Not (officially) in my backyard: Illegal California ADUs outpacing permitted ones

Kate Talerico, The Mercury News on

Published in Business News

When it comes to building more of the housing that California needs, the legislative reforms making it easier to build accessory dwelling units have been a major success story: In 2023, one in every five new homes built in the state was an ADU, resulting in 22,802 new homes.

But there is much wider interest in ADUs than that number suggests; it only represents legally permitted and constructed ADUs. New evidence shows that even with new streamlined permitting for these “mother-in-law cottages,” hundreds of homeowners are still building them illegally.

A study from a team of researchers at Stanford University and the Massachusetts Institute of Technology found that even in San Jose — one of the cities at the forefront of reforming ADU permitting — the number of illegal ADUs may outnumber legal ones by more than three to one, with illegal units more prevalent in low-income and minority communities wary of high permitting costs and red tape.

Between 2016 and 2020, property owners in San Jose legally built around 291 detached units — but, using a computer vision model to analyze satellite images of San Jose, researchers estimated that another 1,045 “informal” detached ADUs were built during that time.

“Official statistics show signs of ADU progress, but what if those are just the homeowners who can easily get through the permitting process?” said Derek Ouyang, one of the paper’s authors. “They’re able to take advantage of liberalized laws, whereas people from lower-income communities cannot.”

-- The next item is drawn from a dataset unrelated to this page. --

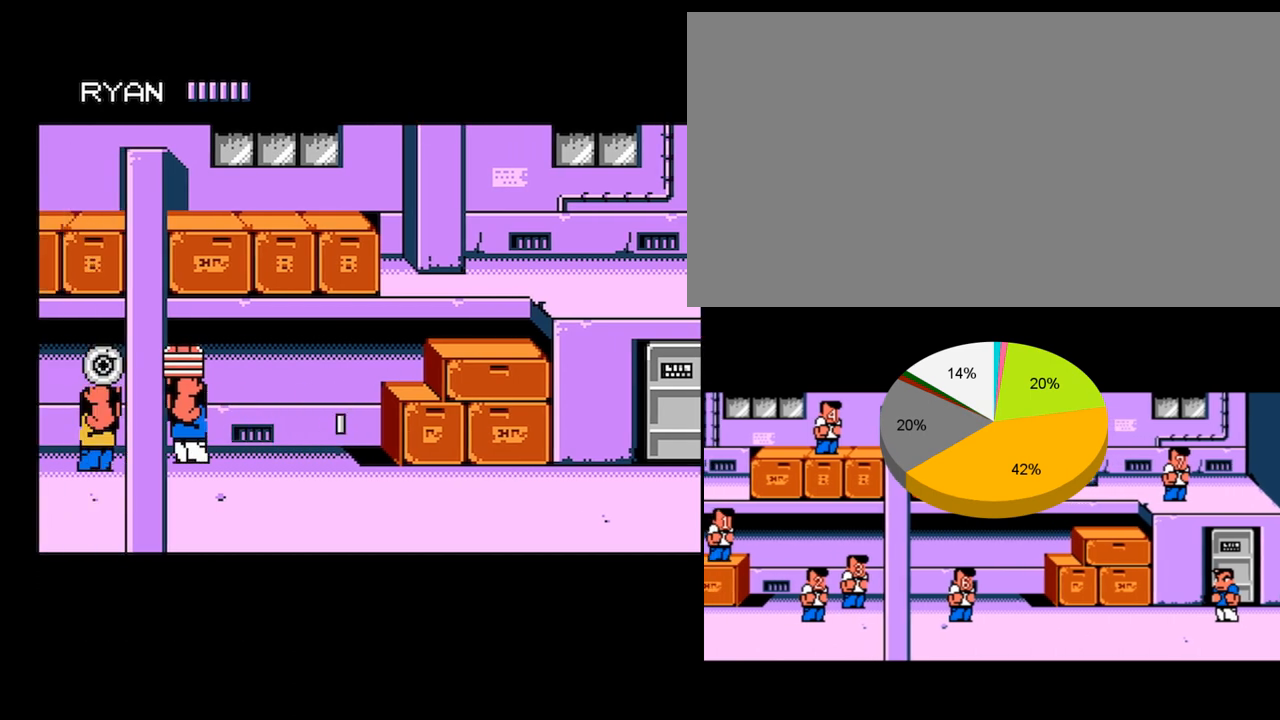
{"buttons": ["DPAD_LEFT"], "events": []}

Without an official record of these units, they aren’t counting toward the city’s goal of building 62,200 new units by 2031.

“This is an opportunity for us to identify and recognize more living units,” said Rachel Roberts, San Jose’s deputy director of code enforcement.

These “informal” units are more likely to pose a risk to tenants’ health and safety, Roberts said. For example, they may feature gas appliances in a bedroom or lack sufficient exits in case of a fire.

But they are also a risk for the owners. For one thing, insurers aren’t likely to cover illegally built units. They also make the property more difficult to sell, since the new owner would take on the risk.

What’s more, property owners can also run into issues with tenants — like what happened in Los Angeles this fall, where an Airbnb guest squatted for 570 days at an unpermitted guesthouse in a Brentwood mansion, claiming that she didn’t owe rent because the unit didn’t have an occupancy permit.

Despite all these issues, many homeowners still choose to build ADUs without the proper permits.


“As long as we have a housing crisis that is as severe as it is, with few options for low- and moderate-income homeowners to keep their family members housed, people are going to continue to do this because it’s the lowest-cost way to put up a home,” said Denise Pinkston, founder of the Casita Coalition, which lobbies at the state and city level for policies to streamline ADU construction.

Some cities offer ADU amnesty programs, which provide homeowners with a penalty-free pathway to bringing their illegal units into compliance.

San Jose recently launched its own pilot program, under which an ADU owner only has to bring their unit up to the building standards in place when the unit was first constructed — rather than the more stringent 2024 codes — to be deemed legal. Homeowners still need to pay the cost of building permits associated with those upgrades — but cost-burdened property owners can tap into a $300,000 fund available to help offset permit costs.

In East Palo Alto, Larry Moore took advantage of a similar program offered by a community nonprofit, after he bought a home in 2021 with an unpermitted ADU in the backyard. Before he bought it, the small one-bedroom barn house had been red-tagged after the city discovered that the previous tenants had been illegally subletting it. The city gave Moore two options: bring the property up to code, or demolish it.

“I told them, I’m not tearing it down,” Moore said. “But what was preventing me from doing it was the financial ability.”

Straight away, costs seemed to pile up. First was the inspector who charged $4,000 to look at the sewer lines. Then there was $13,000 to a designer to draft up plans. And that was even before he had started to pay for any materials or labor costs.

Moore ended up securing a low-interest loan from the city of East Palo Alto and a local nonprofit, the East Palo Alto Community Alliance and Neighborhood Development Organization, which helped him pay for the rehab. The project included a brand new foundation for the ADU, additional ventilation, and moving the unit to increase the setbacks from a neighboring property. Even with the savings from doing most of the labor himself, he expects the project will still cost him around $140,000.

“I’m so grateful to that program,” he said. “It goes to show that if you have the right support, you can do the right thing.”

Still, advocates like the Casita Coalition believe that most amnesty programs make it impractical for most homeowners to bring their properties into compliance by requiring units to meet strict building codes. A bill they are sponsoring, AB 2533, specifies the habitability standards that local agencies must use to assess the safety of the unit, and would exempt the property owners from having to retroactively pay impact fees, thus lowering the cost to legalize a unit.

“If a unit is unsafe, we need to find a way to make it safe and not get hung up on perfection,” Pinkston said. “If you don’t make it easy to build housing, and people need the income, they’re going to do it anyway.”